I think I got the full story now. xmlproc, in principle, was capable
of performing charset conversions itself. However,
1. To do so, one had to call set_data_charset on the parser. The SAX
driver doesn't, you'll have to add
parser.set_data_charset("utf-8")
into drv_xmlproc.XmlprocDriver.parse.
2. Once you do so, xmlproc will try to perform conversions. In 0.6.6,
this fails, because of the comment in xmlproc.charconv:
# UTF-8 stuff disabled due to total lack of speed
If you enable the lines below that comment, the parser will attempt
charset conversion, but it will indeed slow down significantly.

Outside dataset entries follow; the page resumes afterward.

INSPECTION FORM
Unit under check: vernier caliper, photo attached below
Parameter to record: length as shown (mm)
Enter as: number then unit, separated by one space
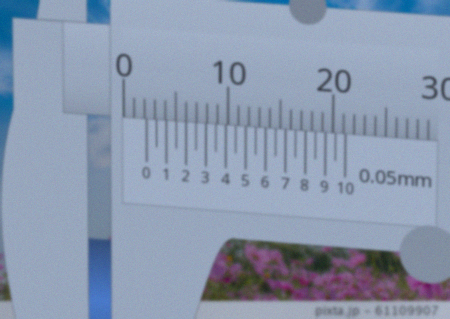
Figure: 2.2 mm
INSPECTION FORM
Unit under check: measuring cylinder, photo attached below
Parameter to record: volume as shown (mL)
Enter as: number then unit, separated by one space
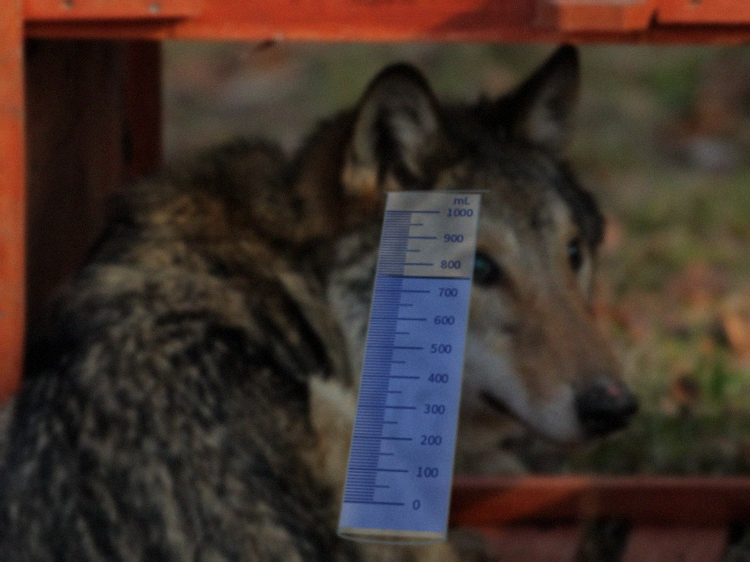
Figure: 750 mL
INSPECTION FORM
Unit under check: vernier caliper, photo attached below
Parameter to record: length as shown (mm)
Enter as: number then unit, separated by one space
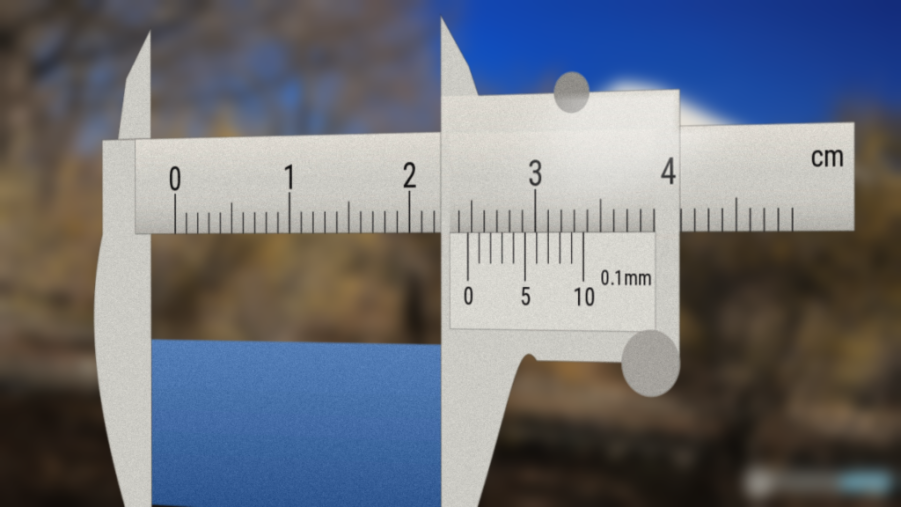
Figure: 24.7 mm
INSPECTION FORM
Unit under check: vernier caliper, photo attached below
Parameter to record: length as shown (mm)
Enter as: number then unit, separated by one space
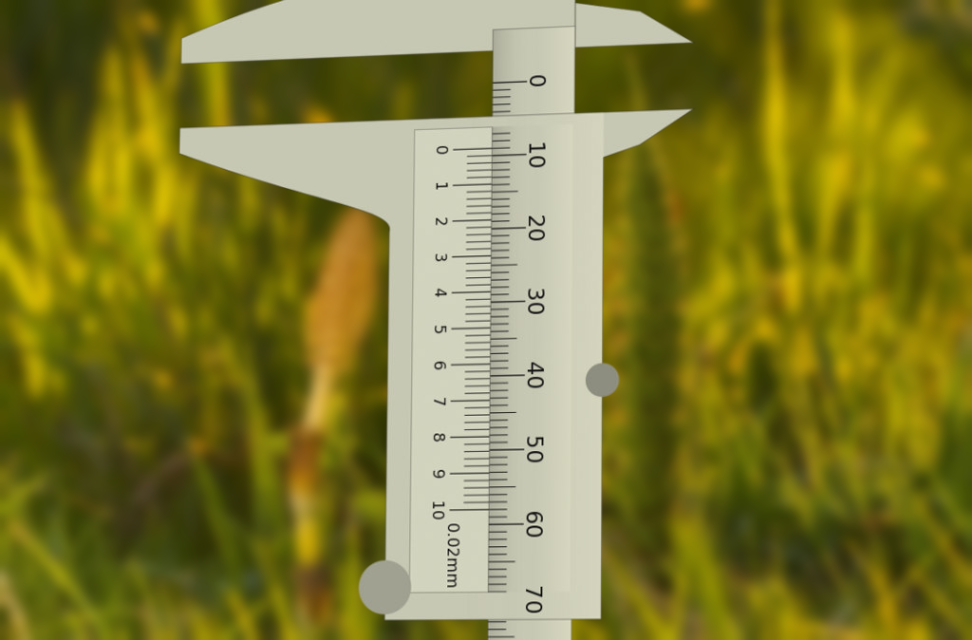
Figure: 9.0 mm
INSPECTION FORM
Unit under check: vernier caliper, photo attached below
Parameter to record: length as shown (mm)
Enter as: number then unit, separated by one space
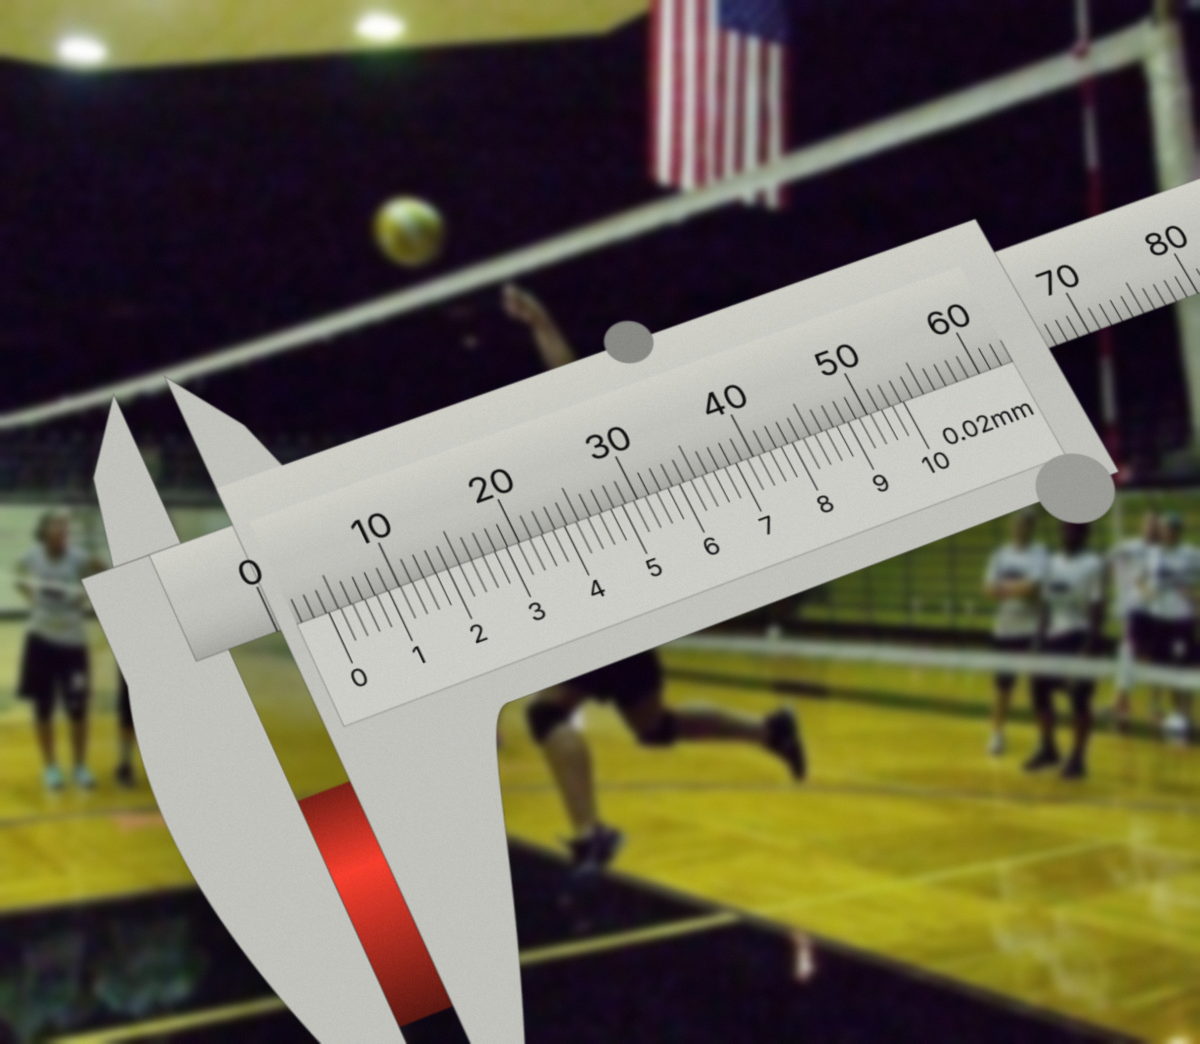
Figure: 4.2 mm
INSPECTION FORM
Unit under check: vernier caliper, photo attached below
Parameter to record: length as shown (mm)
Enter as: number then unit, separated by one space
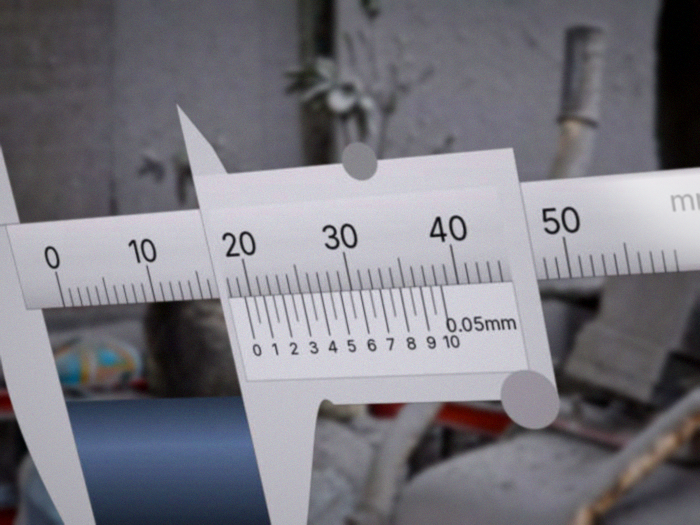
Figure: 19.4 mm
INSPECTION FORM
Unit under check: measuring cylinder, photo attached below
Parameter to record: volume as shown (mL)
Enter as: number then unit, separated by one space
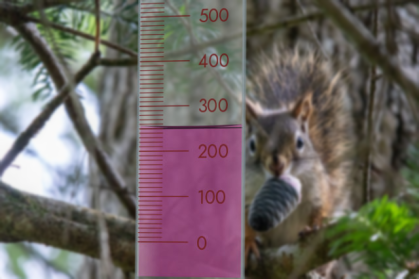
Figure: 250 mL
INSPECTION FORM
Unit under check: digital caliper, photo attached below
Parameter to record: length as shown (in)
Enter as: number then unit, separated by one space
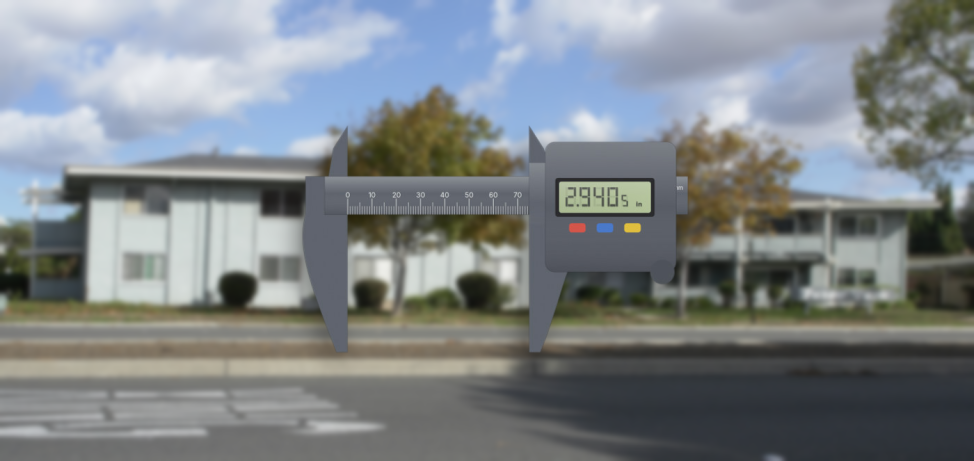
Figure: 2.9405 in
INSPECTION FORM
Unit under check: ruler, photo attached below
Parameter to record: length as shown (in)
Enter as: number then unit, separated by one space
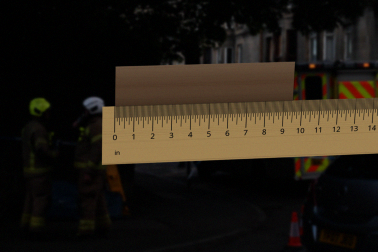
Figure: 9.5 in
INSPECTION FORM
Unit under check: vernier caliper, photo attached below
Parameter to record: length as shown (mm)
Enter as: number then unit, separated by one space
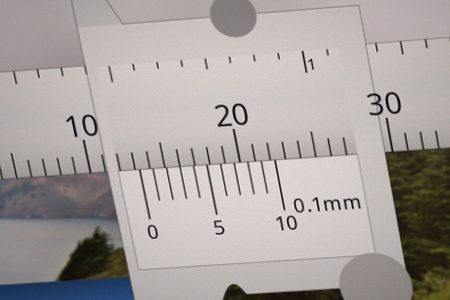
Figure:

3. The parser instantiates the conversion function only after it has
seen the encoding= attribute. In your example, it has already
converted the first chunk of data using the old converter (identity
conversion), and it fails to convert rest of this chunk using the
new converter. As a result, it will still pass those data as
Latin-1 to the application.
So in short, it doesn't work at all.
4. In the CVS, the Unicode API is used where available. For that, care
was taken to convert the rest of the data once the encoding has
been detected. That's why it 'works' with Py 2.1 and the CVS xmlproc.
5. In the process of integrating Unicode, it was considered pointless
to allow accented characters in elements if Unicode is not
available. Those accented characters would have been good only if
the input is Latin-1, and only if conversion to UTF-8 is not
performed. They also constitute only a small subset of the legal
NCName characters. As a result, names are now restricted to ASCII
letters in CVS PyXML. In turn, your document is rejected with the
CVS PyXML on Py 1.5.2.
Hope this clarifies it. If you think anything should be done about it,
I can assist in drafting a patch - although I won't attempt to create
one myself.
Regards,
Martin